ENTRIES SHOWN:
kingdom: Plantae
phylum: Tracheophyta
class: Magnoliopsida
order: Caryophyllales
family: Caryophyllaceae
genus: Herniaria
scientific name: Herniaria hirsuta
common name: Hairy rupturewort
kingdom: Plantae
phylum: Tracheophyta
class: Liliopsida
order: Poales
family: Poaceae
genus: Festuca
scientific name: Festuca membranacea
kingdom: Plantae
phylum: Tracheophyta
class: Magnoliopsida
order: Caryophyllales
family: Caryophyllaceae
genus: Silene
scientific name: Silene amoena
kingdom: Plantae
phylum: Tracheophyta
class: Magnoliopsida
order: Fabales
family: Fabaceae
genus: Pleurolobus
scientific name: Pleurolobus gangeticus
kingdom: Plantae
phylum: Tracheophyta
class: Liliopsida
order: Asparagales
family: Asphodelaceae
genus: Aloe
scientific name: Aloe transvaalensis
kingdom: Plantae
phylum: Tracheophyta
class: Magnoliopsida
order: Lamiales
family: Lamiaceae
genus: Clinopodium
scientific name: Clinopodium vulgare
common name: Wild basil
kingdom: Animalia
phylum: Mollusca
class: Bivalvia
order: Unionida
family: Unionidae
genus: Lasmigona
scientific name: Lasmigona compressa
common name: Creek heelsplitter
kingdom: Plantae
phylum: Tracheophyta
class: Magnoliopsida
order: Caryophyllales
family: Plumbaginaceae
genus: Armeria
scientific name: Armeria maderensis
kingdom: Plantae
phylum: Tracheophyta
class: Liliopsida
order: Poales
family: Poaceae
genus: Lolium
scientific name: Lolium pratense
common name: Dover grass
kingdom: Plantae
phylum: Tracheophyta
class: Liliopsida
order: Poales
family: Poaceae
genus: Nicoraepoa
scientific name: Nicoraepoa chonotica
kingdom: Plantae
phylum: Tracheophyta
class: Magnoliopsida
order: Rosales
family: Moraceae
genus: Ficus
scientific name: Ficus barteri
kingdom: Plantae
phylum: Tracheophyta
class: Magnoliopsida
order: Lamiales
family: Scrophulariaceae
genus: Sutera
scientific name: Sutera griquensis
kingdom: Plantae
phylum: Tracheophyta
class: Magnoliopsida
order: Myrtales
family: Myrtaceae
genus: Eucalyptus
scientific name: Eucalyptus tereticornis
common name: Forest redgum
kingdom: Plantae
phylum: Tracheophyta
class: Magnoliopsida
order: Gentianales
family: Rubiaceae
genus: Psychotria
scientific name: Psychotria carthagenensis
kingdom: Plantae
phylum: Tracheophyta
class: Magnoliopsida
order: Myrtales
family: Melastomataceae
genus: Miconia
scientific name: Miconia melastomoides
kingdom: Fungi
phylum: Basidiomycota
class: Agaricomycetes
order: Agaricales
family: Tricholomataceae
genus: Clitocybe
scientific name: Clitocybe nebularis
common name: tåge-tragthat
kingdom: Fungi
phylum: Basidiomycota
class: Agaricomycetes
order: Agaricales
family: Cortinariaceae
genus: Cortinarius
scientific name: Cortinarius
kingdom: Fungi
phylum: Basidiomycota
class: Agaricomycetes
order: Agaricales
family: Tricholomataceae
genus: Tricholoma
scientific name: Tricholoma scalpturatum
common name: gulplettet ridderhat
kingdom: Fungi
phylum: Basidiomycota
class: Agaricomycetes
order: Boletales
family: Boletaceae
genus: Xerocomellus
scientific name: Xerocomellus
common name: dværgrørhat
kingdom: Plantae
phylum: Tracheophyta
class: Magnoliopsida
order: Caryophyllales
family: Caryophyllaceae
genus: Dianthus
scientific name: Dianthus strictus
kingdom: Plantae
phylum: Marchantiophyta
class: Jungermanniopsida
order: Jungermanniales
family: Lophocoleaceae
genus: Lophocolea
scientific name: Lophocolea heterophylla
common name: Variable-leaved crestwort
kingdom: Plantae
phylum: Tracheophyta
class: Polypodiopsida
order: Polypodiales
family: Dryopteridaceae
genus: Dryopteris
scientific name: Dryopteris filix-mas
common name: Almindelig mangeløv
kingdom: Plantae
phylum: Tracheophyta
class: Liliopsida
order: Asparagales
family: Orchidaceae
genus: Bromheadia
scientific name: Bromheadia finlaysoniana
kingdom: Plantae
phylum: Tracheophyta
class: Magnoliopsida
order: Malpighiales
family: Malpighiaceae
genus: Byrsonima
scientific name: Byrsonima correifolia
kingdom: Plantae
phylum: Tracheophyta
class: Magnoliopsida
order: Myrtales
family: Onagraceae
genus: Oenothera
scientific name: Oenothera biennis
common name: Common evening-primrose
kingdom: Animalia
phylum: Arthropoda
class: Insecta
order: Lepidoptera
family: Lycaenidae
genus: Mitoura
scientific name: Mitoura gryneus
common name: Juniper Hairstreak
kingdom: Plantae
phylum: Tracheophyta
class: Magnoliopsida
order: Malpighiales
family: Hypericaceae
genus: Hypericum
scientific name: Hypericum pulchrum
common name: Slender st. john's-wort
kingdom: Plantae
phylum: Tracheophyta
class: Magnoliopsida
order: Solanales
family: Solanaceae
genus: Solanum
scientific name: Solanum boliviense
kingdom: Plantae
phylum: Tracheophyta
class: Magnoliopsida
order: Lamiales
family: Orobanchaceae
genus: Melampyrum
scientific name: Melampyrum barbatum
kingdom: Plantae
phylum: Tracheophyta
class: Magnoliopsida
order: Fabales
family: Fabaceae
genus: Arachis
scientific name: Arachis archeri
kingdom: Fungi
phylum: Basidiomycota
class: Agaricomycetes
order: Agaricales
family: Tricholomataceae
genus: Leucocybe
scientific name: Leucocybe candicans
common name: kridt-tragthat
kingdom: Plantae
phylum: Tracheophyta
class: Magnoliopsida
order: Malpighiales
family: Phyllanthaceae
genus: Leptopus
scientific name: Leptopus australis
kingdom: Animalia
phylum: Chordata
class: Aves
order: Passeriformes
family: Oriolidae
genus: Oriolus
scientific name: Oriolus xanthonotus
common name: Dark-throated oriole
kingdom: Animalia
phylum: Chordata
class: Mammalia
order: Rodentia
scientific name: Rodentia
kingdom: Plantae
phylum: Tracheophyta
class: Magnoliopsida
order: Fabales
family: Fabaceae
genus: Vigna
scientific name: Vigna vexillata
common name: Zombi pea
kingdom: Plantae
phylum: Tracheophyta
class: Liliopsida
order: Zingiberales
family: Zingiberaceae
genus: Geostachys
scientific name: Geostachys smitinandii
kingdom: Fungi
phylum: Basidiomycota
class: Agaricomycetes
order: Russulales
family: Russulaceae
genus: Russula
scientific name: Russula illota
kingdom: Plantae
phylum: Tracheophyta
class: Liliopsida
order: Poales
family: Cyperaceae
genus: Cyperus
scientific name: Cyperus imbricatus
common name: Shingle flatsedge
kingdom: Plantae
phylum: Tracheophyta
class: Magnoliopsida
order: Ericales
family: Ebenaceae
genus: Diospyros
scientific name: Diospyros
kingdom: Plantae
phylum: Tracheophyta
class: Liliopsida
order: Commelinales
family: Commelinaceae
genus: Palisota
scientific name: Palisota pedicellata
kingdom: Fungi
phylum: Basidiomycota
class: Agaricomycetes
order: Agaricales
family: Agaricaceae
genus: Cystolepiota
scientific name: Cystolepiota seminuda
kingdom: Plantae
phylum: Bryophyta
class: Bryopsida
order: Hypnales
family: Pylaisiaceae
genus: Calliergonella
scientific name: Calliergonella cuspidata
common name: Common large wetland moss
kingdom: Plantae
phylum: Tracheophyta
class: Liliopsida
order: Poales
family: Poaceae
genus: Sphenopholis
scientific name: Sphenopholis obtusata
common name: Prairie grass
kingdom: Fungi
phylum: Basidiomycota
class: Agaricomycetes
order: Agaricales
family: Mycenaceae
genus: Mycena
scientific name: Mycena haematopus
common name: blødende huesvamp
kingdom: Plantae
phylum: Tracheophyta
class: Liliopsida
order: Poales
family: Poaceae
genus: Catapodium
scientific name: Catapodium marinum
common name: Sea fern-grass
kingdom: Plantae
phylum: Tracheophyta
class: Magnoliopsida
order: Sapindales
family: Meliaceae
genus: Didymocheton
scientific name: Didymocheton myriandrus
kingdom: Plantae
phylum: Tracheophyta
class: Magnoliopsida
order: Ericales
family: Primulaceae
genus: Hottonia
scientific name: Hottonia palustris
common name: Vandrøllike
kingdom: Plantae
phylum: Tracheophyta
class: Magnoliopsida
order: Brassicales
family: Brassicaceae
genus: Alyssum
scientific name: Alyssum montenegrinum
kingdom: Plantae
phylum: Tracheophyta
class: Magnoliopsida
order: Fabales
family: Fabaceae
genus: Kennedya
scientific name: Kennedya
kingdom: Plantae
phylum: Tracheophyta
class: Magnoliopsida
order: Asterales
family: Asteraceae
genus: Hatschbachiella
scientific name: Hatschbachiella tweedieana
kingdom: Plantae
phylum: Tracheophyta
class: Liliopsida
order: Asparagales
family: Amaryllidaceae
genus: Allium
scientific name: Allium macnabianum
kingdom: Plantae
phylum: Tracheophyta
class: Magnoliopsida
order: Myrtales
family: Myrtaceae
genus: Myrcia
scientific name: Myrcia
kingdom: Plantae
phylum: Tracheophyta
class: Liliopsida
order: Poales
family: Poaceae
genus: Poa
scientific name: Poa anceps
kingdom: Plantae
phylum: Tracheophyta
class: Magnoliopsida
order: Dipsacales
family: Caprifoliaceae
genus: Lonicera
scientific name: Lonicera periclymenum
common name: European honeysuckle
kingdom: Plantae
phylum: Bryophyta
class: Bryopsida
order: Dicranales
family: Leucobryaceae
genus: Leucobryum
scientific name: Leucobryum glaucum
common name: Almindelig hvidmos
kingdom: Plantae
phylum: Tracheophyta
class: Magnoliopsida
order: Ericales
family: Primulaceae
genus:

STATED EXERCISE: Duplicate the item lines above, starting at the line with "genus: Mitoura" and ending at the line with "scientific name: Hypericum pulchrum", both included.

EXERCISE OUTPUT:
genus: Mitoura
scientific name: Mitoura gryneus
common name: Juniper Hairstreak
kingdom: Plantae
phylum: Tracheophyta
class: Magnoliopsida
order: Malpighiales
family: Hypericaceae
genus: Hypericum
scientific name: Hypericum pulchrum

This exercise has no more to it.